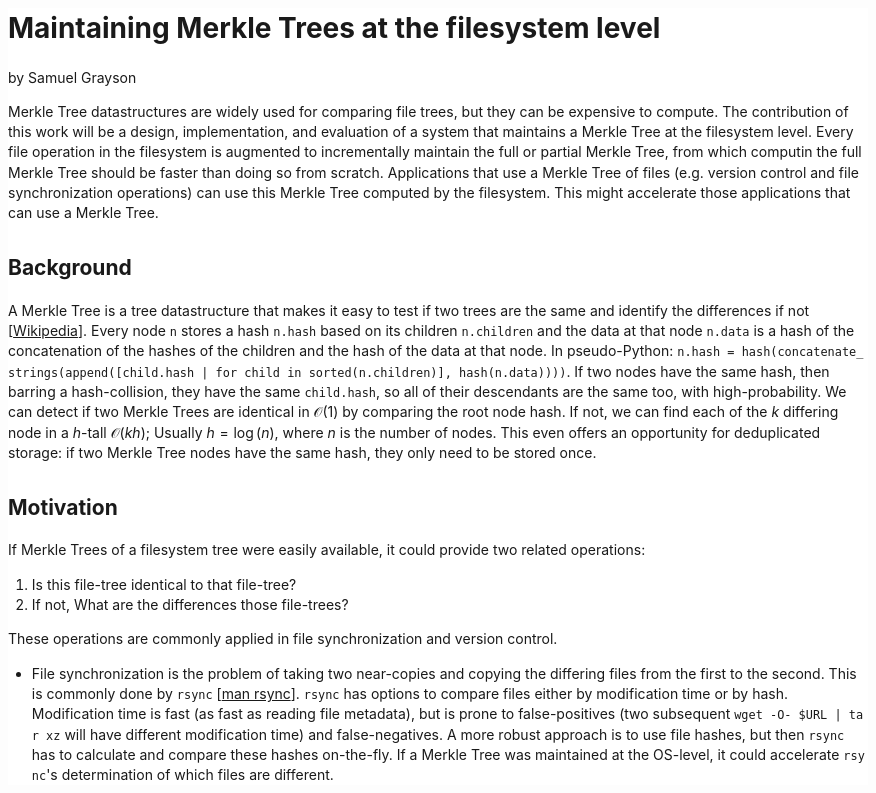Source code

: # Maintaining Merkle Trees at the filesystem level

by Samuel Grayson

Merkle Tree datastructures are widely used for comparing file trees, but they can be expensive to compute.
The contribution of this work will be a design, implementation, and evaluation of a system that maintains a Merkle Tree at the filesystem level.
Every file operation in the filesystem is augmented to incrementally maintain the full or partial Merkle Tree, from which computin the full Merkle Tree should be faster than doing so from scratch.
Applications that use a Merkle Tree of files (e.g. version control and file synchronization operations) can use this Merkle Tree computed by the filesystem.
This might accelerate those applications that can use a Merkle Tree.

## Background

A Merkle Tree is a tree datastructure that makes it easy to test if two trees are the same and identify the differences if not [[Wikipedia][Wikipedia Merkle tree]].
Every node `n` stores a hash `n.hash` based on its children `n.children` and the data at that node `n.data` is a hash of the concatenation of the hashes of the children and the hash of the data at that node.
In pseudo-Python: `n.hash = hash(concatenate_strings(append([child.hash | for child in sorted(n.children)], hash(n.data))))`.
If two nodes have the same hash, then barring a hash-collision, they have the same `child.hash`, so all of their descendants are the same too, with high-probability.
We can detect if two Merkle Trees are identical in $\mathcal O(1)$ by comparing the root node hash.
If not, we can find each of the $k$ differing node in a $h$-tall $\mathcal O(k h)$; Usually $h = \log(n)$, where $n$ is the number of nodes.
This even offers an opportunity for deduplicated storage: if two Merkle Tree nodes have the same hash, they only need to be stored once.

## Motivation

If Merkle Trees of a filesystem tree were easily available, it could provide two related operations:

1. Is this file-tree identical to that file-tree?
2. If not, What are the differences those file-trees?

These operations are commonly applied in file synchronization and version control.

- File synchronization is the problem of taking two near-copies and copying the differing files from the first to the second.
  This is commonly done by `rsync` [[man rsync][man rsync]].
  `rsync` has options to compare files either by modification time or by hash.
  Modification time is fast (as fast as reading file metadata), but is prone to false-positives (two subsequent `wget -O- $URL | tar xz` will have different modification time) and false-negatives.
  A more robust approach is to use file hashes, but then `rsync` has to calculate and compare these hashes on-the-fly.
  If a Merkle Tree was maintained at the OS-level, it could accelerate `rsync`'s determination of which files are different.


[Wikipedia Merkle tree]: https://en.wikipedia.org/wiki/Merkle_tree
[man rsync]: https://linux.die.net/man/1/rsync
[Goode and Rain]: https://engineering.fb.com/2014/01/07/core-data/scaling-mercurial-at-facebook/
[Stackexchange]: https://serverfault.com/a/893412
[libfuse github]: https://github.com/libfuse/libfuse
[osxfuse github]: https://github.com/osxfuse/osxfuse
[winfsp github]: https://github.com/winfsp/winfsp
[xxhash github]: https://cyan4973.github.io/xxHash/
[Wikipedia Extended file attributes]: https://en.wikipedia.org/wiki/Extended_file_attributes
[Suh et al.]: https://onlinelibrary.wiley.com/doi/full/10.1002/spe.2476
[man inotify]: https://www.man7.org/linux/man-pages/man7/inotify.7.html
[Apple developer documentation]: https://developer.apple.com/library/archive/documentation/Darwin/Conceptual/FSEvents_ProgGuide/UsingtheFSEventsFramework/UsingtheFSEventsFramework.html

--------------------

Reproduce the entry above character for character, leaving out the pictures.

Source code

: # Maintaining Merkle Trees at the filesystem level

by Samuel Grayson

Merkle Tree datastructures are widely used for comparing file trees, but they can be expensive to compute.
The contribution of this work will be a design, implementation, and evaluation of a system that maintains a Merkle Tree at the filesystem level.
Every file operation in the filesystem is augmented to incrementally maintain the full or partial Merkle Tree, from which computin the full Merkle Tree should be faster than doing so from scratch.
Applications that use a Merkle Tree of files (e.g. version control and file synchronization operations) can use this Merkle Tree computed by the filesystem.
This might accelerate those applications that can use a Merkle Tree.

## Background

A Merkle Tree is a tree datastructure that makes it easy to test if two trees are the same and identify the differences if not [[Wikipedia][Wikipedia Merkle tree]].
Every node `n` stores a hash `n.hash` based on its children `n.children` and the data at that node `n.data` is a hash of the concatenation of the hashes of the children and the hash of the data at that node.
In pseudo-Python: `n.hash = hash(concatenate_strings(append([child.hash | for child in sorted(n.children)], hash(n.data))))`.
If two nodes have the same hash, then barring a hash-collision, they have the same `child.hash`, so all of their descendants are the same too, with high-probability.
We can detect if two Merkle Trees are identical in $\mathcal O(1)$ by comparing the root node hash.
If not, we can find each of the $k$ differing node in a $h$-tall $\mathcal O(k h)$; Usually $h = \log(n)$, where $n$ is the number of nodes.
This even offers an opportunity for deduplicated storage: if two Merkle Tree nodes have the same hash, they only need to be stored once.

## Motivation

If Merkle Trees of a filesystem tree were easily available, it could provide two related operations:

1. Is this file-tree identical to that file-tree?
2. If not, What are the differences those file-trees?

These operations are commonly applied in file synchronization and version control.

- File synchronization is the problem of taking two near-copies and copying the differing files from the first to the second.
  This is commonly done by `rsync` [[man rsync][man rsync]].
  `rsync` has options to compare files either by modification time or by hash.
  Modification time is fast (as fast as reading file metadata), but is prone to false-positives (two subsequent `wget -O- $URL | tar xz` will have different modification time) and false-negatives.
  A more robust approach is to use file hashes, but then `rsync` has to calculate and compare these hashes on-the-fly.
  If a Merkle Tree was maintained at the OS-level, it could accelerate `rsync`'s determination of which files are different.


[Wikipedia Merkle tree]: https://en.wikipedia.org/wiki/Merkle_tree
[man rsync]: https://linux.die.net/man/1/rsync
[Goode and Rain]: https://engineering.fb.com/2014/01/07/core-data/scaling-mercurial-at-facebook/
[Stackexchange]: https://serverfault.com/a/893412
[libfuse github]: https://github.com/libfuse/libfuse
[osxfuse github]: https://github.com/osxfuse/osxfuse
[winfsp github]: https://github.com/winfsp/winfsp
[xxhash github]: https://cyan4973.github.io/xxHash/
[Wikipedia Extended file attributes]: https://en.wikipedia.org/wiki/Extended_file_attributes
[Suh et al.]: https://onlinelibrary.wiley.com/doi/full/10.1002/spe.2476
[man inotify]: https://www.man7.org/linux/man-pages/man7/inotify.7.html
[Apple developer documentation]: https://developer.apple.com/library/archive/documentation/Darwin/Conceptual/FSEvents_ProgGuide/UsingtheFSEventsFramework/UsingtheFSEventsFramework.html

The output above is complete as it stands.